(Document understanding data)
BEGIN

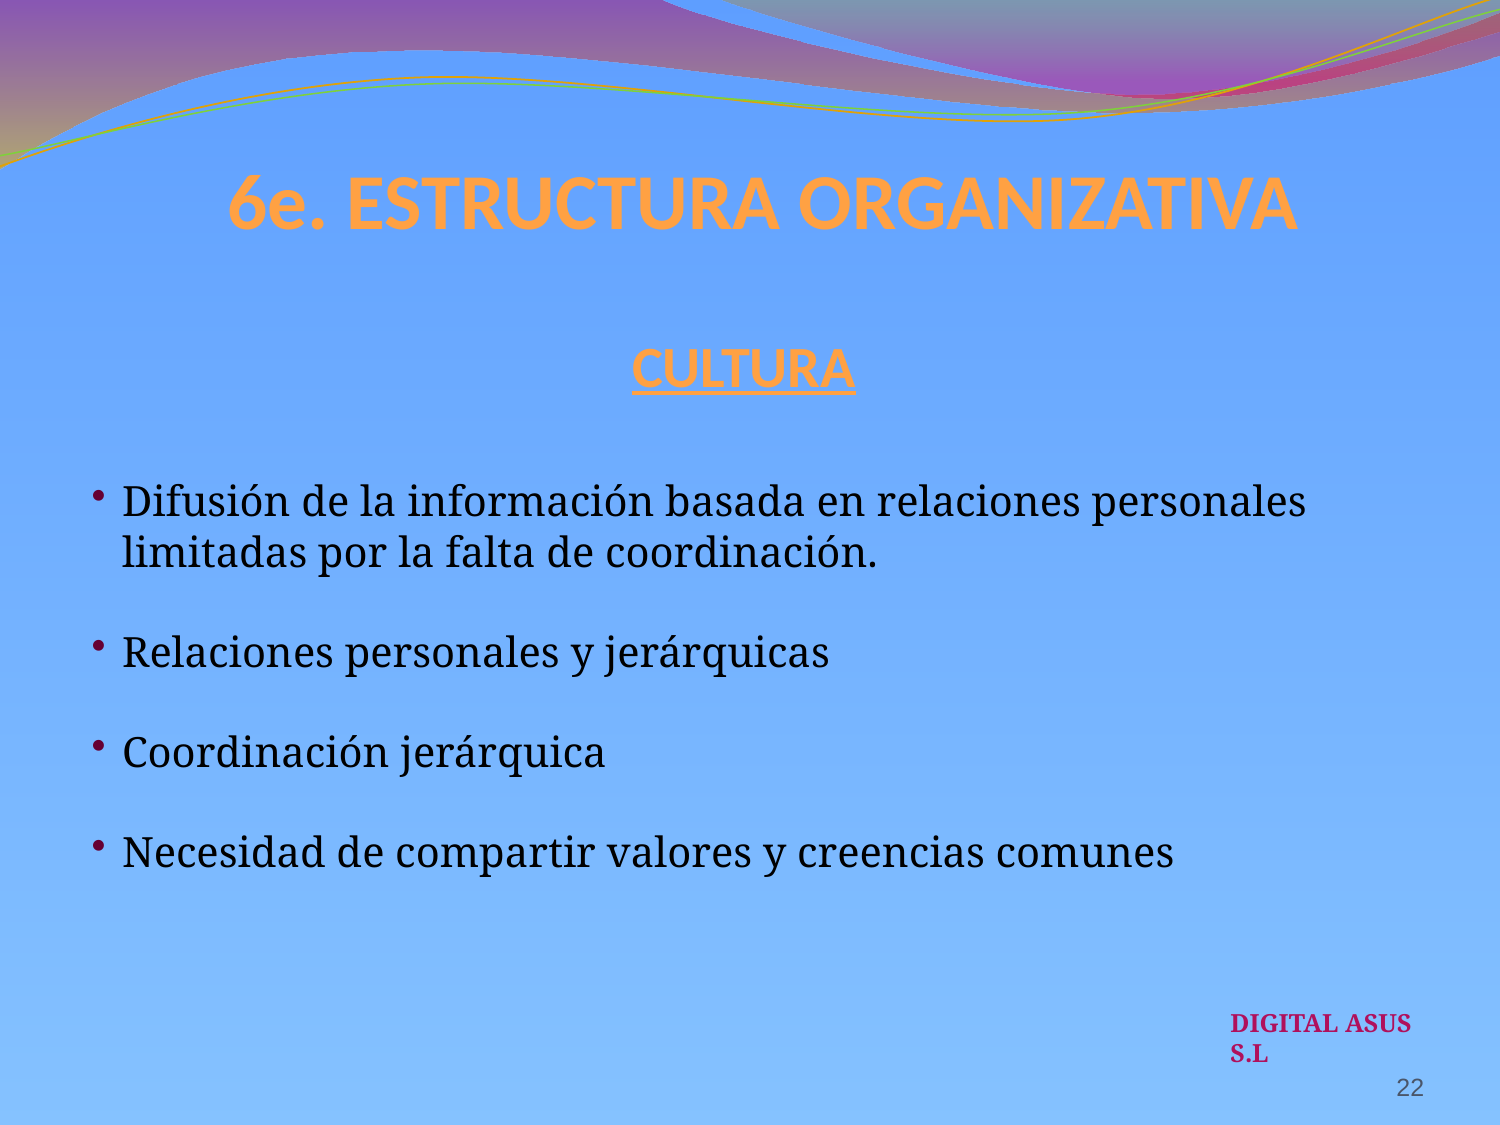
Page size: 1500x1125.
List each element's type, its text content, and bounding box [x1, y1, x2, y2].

text_box 6e. ESTRUCTURA ORGANIZATIVA [88, 137, 1439, 246]
text_box Difusión de la información basada en relaciones personales limitadas por la falta de coordinación. Relaciones personales y jerárquicas Coordinación jerárquica Necesidad de compartir valores y creencias comunes [76, 467, 1400, 883]
text_box CULTURA [430, 326, 1057, 400]
text_box DIGITAL ASUS S.L [1230, 1019, 1453, 1068]
text_box Flexibilidad: [704, 13, 773, 18]
slide_number 22 [1074, 1023, 1425, 1102]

END

*PROBLEM:* Would you set down the entries exactly as given, minus their pictures?

*ANSWER TO THE EXERCISE:*
Page size: 1500x1125.
List each element's type, its text content, and bounding box [x1, y1, x2, y2].

text_box 6e. ESTRUCTURA ORGANIZATIVA [88, 137, 1439, 246]
text_box Difusión de la información basada en relaciones personales limitadas por la falta de coordinación. Relaciones personales y jerárquicas Coordinación jerárquica Necesidad de compartir valores y creencias comunes [76, 467, 1400, 883]
text_box CULTURA [430, 326, 1057, 400]
text_box DIGITAL ASUS S.L [1230, 1019, 1453, 1068]
text_box Flexibilidad: [704, 13, 773, 18]
slide_number 22 [1074, 1023, 1425, 1102]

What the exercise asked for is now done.